What was it, anyway?
I'm thinking of getting a "Best if Used By" tattoo and dating it about five years ago.
Later, in the bathroom, I have to remember to check my ass in the mirror to make sure I didn't actually already get that tattoo last night.
Last night.
The sum total of what I can remember of it: well, I'll have to get back to you on that later.
Or later than that. If I ever remember.
I make two lists:
Bad things about Alzheimer disease
1. You can't remember shit.
Good things about Alzheimer disease
1. You can't remember shit.
Why do I always want to say Alzheimer's disease. Like it belongs to someone named Alzheimer? Guy Alzheimer.
My mother died of Alzheimer disease last month. The last six months of her life she'd totally forgotten who I was. She recognized me, but it was as some other person entirely. I never figured out who, maybe someone from her distant past, someone she knew before I was born. Whoever it was, she sure seemed happy to see her. Her face would light up whenever I walked into her hospice room. Not one flicker of disapproval. Not one word of reproach. This case of mistaken identity was one of the best things she ever did for me. Forgetting who I was, thinking I was someone else. Someone she really liked. It was a real gift. For once she was a good mother and I was a good daughter and I knew what it was like to be loved. Thanks, mom.
Because I make up shit like this does that make me an evil person?
I draft a suicide note:
What did you miserable bastards want from me anyway? Fuck off! Good bye.
P.S. Please take care of Sashimi.
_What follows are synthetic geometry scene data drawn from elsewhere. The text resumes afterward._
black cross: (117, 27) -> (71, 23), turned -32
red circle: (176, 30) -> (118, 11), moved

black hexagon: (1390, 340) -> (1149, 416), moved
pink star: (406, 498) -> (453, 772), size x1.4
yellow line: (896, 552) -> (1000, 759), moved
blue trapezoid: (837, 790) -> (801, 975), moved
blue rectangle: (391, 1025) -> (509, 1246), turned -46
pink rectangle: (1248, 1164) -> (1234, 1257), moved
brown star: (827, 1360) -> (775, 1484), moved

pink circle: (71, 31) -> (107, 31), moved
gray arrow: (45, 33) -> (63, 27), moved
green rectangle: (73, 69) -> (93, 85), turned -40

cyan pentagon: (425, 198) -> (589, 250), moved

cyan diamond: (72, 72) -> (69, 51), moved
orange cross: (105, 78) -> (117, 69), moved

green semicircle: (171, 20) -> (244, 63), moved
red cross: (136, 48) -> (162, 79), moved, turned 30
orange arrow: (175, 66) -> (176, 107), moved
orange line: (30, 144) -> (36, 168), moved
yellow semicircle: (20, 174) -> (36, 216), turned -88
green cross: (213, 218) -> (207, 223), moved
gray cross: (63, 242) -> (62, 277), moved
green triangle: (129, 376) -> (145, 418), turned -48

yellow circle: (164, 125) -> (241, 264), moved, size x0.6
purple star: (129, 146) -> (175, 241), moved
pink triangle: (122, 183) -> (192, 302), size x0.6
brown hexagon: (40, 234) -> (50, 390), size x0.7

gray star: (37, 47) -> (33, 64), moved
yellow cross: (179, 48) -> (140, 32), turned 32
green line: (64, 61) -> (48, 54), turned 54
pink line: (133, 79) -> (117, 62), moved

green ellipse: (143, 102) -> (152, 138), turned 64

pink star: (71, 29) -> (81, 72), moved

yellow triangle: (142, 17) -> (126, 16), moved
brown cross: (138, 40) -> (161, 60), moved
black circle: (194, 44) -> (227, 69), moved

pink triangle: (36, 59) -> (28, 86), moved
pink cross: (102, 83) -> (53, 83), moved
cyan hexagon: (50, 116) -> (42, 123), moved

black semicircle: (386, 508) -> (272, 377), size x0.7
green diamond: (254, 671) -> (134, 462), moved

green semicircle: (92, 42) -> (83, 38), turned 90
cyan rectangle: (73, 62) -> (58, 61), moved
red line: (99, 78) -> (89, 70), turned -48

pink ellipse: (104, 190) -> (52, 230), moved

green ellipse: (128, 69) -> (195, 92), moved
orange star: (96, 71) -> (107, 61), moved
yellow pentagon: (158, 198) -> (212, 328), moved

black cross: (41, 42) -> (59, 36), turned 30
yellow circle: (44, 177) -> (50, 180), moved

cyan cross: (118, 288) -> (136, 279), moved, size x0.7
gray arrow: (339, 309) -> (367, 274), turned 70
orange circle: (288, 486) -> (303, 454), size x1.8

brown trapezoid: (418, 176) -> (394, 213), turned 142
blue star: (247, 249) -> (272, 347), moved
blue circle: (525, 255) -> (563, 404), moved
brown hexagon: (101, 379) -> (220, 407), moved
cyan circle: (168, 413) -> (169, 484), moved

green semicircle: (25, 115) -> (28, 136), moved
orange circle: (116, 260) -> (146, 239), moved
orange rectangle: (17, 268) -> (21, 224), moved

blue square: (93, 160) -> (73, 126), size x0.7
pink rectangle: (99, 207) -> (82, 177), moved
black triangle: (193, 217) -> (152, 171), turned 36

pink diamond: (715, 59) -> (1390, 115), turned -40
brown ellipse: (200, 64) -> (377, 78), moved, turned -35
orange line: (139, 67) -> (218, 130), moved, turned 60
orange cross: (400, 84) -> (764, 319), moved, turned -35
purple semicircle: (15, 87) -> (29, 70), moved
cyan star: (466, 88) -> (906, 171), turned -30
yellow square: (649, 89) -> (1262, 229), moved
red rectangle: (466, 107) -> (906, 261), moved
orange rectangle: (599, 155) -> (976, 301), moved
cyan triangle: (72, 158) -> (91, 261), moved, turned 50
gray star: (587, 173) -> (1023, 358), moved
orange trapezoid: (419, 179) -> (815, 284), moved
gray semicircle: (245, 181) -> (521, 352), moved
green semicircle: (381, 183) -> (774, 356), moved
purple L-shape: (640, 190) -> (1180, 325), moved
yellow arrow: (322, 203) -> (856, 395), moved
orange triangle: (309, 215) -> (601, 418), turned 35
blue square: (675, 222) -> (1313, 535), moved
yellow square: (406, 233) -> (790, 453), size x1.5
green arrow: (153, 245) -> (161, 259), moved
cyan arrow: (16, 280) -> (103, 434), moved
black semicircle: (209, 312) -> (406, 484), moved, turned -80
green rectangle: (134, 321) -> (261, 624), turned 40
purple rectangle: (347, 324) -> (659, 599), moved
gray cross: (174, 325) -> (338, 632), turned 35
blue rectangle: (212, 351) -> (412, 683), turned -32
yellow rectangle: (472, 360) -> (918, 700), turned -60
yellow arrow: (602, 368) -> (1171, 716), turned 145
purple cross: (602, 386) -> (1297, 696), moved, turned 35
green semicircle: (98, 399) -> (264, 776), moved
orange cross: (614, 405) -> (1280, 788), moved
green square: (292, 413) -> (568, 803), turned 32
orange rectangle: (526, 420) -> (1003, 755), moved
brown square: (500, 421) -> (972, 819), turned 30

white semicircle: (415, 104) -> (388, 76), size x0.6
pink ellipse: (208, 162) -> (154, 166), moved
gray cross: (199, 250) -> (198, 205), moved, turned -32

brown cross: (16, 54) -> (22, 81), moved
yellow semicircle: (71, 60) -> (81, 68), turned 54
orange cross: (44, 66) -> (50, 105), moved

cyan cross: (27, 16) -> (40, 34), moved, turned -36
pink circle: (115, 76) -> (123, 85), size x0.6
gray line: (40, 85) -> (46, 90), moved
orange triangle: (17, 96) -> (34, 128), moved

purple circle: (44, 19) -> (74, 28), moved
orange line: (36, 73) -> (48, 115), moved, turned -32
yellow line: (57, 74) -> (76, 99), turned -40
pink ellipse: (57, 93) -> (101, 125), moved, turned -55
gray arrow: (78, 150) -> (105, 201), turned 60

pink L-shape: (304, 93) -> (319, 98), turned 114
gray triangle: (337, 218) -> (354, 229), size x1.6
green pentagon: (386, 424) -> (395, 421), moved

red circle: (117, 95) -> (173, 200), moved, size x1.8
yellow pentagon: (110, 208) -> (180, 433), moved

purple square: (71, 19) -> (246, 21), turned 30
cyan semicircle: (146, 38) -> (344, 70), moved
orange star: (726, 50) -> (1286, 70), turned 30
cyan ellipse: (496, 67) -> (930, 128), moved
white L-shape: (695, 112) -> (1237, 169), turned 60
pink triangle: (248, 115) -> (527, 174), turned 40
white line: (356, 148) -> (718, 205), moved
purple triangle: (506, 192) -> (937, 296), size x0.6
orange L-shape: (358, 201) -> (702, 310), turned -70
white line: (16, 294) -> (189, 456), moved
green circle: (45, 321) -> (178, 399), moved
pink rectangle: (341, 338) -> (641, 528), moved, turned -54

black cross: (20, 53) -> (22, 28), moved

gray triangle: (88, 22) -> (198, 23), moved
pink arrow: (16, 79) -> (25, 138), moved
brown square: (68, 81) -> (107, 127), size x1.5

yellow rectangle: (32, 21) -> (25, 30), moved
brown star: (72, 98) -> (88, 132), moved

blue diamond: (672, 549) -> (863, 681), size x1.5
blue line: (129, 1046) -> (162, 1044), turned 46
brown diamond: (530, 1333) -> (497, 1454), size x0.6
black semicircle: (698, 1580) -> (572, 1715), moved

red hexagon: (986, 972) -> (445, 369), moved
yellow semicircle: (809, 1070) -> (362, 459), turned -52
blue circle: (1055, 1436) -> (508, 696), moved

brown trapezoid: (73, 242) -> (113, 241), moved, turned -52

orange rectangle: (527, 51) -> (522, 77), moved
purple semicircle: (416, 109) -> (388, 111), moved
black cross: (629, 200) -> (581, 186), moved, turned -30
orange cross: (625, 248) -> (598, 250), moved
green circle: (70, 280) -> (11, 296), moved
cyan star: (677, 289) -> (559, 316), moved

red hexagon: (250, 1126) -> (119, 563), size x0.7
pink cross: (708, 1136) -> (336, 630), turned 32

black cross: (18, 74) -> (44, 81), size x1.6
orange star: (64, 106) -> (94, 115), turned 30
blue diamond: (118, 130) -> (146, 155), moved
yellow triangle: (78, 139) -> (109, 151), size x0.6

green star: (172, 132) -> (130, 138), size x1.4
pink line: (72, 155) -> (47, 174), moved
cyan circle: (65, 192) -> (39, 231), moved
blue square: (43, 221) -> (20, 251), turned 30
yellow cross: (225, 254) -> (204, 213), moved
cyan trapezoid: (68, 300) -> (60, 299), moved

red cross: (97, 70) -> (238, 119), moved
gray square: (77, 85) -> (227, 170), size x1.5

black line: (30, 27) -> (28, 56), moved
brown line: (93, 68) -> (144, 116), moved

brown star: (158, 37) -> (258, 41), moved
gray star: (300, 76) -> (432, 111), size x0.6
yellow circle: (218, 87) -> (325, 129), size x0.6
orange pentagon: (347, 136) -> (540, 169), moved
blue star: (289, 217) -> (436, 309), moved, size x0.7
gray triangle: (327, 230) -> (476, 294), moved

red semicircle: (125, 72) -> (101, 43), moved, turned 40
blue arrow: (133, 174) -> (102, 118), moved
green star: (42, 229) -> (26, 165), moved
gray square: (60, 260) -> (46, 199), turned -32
He likes the chicken and tuna from Friskies. I think there's five or six cans left under the kitchen sink.
The pinkies on both my hands feel a little numb and weird right now. They keep hitting the wrong keys on the keyboard and I have to keep going back to correct typos as I write this. I keep making the same mistakes over and over again. Does this mean I'm having a stroke or something?
I once read somewhere that people having a stroke can't smile with both sides of their face. So I stretch my face into a big skin-splitting shit-eating grin. I can see myself in
the mirror on the bureau. I look ghastly. I sit there grimacing, quietly having my stroke if that's what I'm having, forcing myself to stay calm throughout. I imagine dying and being found in bed with this big horrible toothy-doofus smile on my face. At my wake people will say, "Well she did die peacefully in bed. That's a blessing. They say she was found with a smile on her face."
Idiots.
Sashimi comes slinking into the room, tail up, head slung low beneath sharp shoulder bones. Like a tiger hunting dust bunnies.
He sits by the side of the bed and stares up at me, yellow-green eyes unblinking.
His small head is triangular, like a snake's. He opens his white-whiskered, alien-small mouth, but doesn't even bother using his voice. He makes a silent meow instead. He has a mouthful of delicate, thin, needle-like teeth. Like a mackerel.
This is what he's saying: You don't have time for a stroke. I need to be fed. I need to be petted. This isn't all about you. It's not about you at all. Now get the hell out of bed.
He sits there, until I do, using feline mind-control.
Like a ventriloquist, he gets me to say what I don't feel like saying.
Meeow, I say. Meeow.
I get out of bed.
This, in case you didn't know, is why people own cats.